Правда, эту вторую цепочку я так и не отработал до конца — сколько ни маневрируй, трудно было добиться, чтобы мы оба оказались в машине, не стукнувшись головой и не зацепившись о ремни, которые постоянно свешивались из дверец наружу. И потом, я обычно нервничал по поводу того, где припарковался: не выскочит ли кто-нибудь на скорости из-за поворота, не врежется ли в меня, как тот скрывшийся парень из Пекэма. Да и другой сценарий, тот, что в коридоре: пока мы плавно двигались в направлении спальни, я вспоминал, что рядом с постелью — гора заплесневевших кофейных чашек, а простыни старые и грязные. Или же прямо за окном появлялись соседи, а шторы не были задернуты, и они с улицы начинали разговор, или… вобщем, что-то всегда происходило, и в результате эти воображаемые интимные моменты замыкались накоротко, шли ко всем чертям. Фантазии, и те у меня были пластмассовые, несовершенные, ненастоящие.

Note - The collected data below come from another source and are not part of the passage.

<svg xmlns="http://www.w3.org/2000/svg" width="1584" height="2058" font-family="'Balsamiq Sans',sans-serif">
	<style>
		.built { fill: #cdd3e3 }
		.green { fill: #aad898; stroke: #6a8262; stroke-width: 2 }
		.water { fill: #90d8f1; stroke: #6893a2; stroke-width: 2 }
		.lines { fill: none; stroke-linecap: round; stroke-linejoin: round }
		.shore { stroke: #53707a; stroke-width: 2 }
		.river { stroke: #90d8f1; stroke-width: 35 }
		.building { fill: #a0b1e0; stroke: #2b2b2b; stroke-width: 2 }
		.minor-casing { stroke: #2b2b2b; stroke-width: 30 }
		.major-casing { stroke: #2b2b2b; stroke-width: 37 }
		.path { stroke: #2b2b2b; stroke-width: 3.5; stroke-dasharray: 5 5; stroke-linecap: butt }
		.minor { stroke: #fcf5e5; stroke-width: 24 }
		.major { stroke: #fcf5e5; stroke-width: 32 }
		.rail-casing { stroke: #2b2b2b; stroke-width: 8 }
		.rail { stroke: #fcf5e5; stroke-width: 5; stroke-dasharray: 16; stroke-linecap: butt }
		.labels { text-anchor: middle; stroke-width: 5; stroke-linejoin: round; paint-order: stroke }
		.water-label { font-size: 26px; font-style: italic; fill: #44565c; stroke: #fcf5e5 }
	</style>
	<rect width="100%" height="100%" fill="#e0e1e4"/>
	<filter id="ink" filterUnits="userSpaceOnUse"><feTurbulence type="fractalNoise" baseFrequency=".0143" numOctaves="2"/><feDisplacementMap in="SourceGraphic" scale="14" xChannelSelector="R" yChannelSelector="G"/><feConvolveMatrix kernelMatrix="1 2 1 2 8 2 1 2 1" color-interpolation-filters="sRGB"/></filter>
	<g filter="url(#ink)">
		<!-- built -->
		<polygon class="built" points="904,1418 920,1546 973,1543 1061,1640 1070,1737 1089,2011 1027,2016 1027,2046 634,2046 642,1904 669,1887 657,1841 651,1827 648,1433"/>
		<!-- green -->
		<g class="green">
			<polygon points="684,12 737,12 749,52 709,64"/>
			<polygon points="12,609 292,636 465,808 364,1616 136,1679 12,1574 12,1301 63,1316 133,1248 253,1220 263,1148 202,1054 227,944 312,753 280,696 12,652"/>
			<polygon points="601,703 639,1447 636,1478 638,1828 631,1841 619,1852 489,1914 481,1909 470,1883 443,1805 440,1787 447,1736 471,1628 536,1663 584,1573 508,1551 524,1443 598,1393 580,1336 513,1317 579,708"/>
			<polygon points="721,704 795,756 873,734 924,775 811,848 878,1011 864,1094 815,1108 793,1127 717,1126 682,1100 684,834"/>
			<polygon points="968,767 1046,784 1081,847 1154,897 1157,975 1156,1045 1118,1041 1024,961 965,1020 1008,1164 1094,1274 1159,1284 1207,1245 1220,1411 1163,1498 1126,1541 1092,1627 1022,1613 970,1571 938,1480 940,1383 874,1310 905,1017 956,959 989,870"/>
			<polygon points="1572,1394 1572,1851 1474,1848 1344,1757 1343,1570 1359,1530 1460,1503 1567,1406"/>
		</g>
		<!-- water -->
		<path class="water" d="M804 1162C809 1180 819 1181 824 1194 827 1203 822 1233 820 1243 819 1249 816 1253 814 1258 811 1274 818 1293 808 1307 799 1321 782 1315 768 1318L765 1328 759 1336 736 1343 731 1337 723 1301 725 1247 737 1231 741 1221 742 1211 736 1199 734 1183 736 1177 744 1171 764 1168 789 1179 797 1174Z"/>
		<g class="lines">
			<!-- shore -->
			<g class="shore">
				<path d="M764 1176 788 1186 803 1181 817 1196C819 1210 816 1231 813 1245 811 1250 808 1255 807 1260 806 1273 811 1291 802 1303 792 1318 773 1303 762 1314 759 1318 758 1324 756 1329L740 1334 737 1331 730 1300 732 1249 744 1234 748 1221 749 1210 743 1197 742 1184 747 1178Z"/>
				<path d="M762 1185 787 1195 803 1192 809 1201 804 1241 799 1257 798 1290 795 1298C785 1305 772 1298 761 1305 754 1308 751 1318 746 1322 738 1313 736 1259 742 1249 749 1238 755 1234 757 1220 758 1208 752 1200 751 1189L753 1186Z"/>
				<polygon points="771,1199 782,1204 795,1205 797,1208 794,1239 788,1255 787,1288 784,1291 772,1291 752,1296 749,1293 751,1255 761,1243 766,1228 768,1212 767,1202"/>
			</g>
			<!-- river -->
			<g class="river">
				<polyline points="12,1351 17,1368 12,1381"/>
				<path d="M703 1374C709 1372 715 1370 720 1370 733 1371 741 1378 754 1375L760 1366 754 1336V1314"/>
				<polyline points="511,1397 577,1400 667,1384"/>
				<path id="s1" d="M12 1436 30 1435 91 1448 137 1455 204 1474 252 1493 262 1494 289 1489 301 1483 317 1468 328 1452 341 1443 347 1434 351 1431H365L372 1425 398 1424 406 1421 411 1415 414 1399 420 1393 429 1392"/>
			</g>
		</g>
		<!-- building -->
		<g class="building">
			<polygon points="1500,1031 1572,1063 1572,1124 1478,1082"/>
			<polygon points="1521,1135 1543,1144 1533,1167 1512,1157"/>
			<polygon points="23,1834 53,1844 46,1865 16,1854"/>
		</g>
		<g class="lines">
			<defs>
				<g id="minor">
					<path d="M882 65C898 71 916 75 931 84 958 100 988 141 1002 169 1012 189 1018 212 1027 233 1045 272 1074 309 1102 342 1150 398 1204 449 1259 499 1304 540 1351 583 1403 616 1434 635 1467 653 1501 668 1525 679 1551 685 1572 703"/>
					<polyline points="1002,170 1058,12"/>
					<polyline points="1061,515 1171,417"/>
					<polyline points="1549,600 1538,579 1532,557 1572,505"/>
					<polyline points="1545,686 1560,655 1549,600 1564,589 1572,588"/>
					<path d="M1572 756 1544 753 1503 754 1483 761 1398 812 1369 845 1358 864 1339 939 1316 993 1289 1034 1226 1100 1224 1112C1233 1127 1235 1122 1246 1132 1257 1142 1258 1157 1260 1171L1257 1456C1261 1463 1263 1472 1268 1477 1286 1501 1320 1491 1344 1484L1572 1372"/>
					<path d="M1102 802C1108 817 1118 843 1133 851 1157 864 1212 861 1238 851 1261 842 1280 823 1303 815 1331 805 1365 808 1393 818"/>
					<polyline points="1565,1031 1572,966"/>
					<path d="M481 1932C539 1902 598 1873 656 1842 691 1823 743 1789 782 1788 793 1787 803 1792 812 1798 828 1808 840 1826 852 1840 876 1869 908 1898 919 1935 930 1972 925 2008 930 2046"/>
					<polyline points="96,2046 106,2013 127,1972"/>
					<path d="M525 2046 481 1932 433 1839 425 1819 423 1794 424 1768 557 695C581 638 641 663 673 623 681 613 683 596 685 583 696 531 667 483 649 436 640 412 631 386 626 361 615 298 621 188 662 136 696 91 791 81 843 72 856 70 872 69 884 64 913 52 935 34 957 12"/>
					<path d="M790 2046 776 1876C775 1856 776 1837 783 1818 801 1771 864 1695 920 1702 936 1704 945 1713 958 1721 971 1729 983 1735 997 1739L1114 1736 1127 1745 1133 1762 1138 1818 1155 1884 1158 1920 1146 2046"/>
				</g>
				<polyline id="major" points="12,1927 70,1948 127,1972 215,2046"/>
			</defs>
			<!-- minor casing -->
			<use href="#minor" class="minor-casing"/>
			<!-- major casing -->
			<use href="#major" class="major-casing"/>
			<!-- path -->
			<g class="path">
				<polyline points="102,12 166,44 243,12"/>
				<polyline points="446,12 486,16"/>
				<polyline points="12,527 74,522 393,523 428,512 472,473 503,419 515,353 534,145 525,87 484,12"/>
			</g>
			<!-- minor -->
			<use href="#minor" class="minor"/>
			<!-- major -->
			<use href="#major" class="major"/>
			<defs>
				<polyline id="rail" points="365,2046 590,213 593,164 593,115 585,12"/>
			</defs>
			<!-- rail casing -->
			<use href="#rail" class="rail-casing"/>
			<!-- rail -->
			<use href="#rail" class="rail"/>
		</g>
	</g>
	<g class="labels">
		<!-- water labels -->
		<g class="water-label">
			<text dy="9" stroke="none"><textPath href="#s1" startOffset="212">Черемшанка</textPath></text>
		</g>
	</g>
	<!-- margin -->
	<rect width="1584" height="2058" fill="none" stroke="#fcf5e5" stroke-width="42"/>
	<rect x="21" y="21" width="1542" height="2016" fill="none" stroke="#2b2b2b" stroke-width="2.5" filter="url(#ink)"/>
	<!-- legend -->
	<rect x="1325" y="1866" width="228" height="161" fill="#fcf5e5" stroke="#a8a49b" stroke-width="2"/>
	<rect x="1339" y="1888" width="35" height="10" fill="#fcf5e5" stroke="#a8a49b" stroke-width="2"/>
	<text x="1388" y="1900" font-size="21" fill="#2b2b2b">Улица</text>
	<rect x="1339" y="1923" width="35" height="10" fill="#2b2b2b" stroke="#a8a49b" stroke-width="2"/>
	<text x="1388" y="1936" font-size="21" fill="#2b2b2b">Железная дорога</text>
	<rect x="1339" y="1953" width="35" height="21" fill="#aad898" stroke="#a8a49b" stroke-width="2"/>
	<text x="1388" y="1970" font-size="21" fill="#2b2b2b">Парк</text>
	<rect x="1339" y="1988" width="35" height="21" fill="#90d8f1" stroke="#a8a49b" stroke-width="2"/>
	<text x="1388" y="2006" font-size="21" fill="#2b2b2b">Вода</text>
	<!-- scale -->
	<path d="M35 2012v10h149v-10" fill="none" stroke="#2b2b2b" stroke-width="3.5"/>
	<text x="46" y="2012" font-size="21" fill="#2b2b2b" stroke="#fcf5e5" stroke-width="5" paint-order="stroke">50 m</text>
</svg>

Когда Кэтрин прилетела в Лондон в день заключения договора, я приехал в аэропорт чуть позже, чем должен был прибыть ее самолет. Взглянув на экраны в зале прилета и поняв, что он уже приземлился, я поспешил к месту, где раздвижные двери отделяют зону таможенного и паспортного контроля от общедоступной части терминала. Облокотившись о перила, я наблюдал за тем, как из этих дверей появляются пассажиры. Это было интересно. Кое-кто из прибывающих пассажиров оглядывал лица ожидающих в поисках родственников, но большинство никто не встречал. Эти выходили, изобразив на лице нечто предназначенное для собравшейся толпы, какое-нибудь выражение, приданное лицу за секунду до того, как перед ними раздвинулись двери. Одни пытались показать, что спешат, словно их где-то срочно ждут: мол, они такие важные, что дело требует их постоянного присутствия. Другие казались беззаботными, простодушными и счастливыми, словно не ведая о том, что на них направлены пятьдесят или шестьдесят пар глаз — на них одних, пусть хотя бы на пару секунд. Что, конечно, было не так — в смысле, как они могли не ведать. Полоса между перилами и дверьми походила на подиум, где модели играют разные роли, принимают разные обличья. Облокотившись о перила, я наблюдал этот парад: один персонаж за другим, все до того скованные, условные, фальшивые. Другие люди и вправду походили на меня — просто не знали об этом. К тому же у них не было восьми с половиной миллионов фунтов.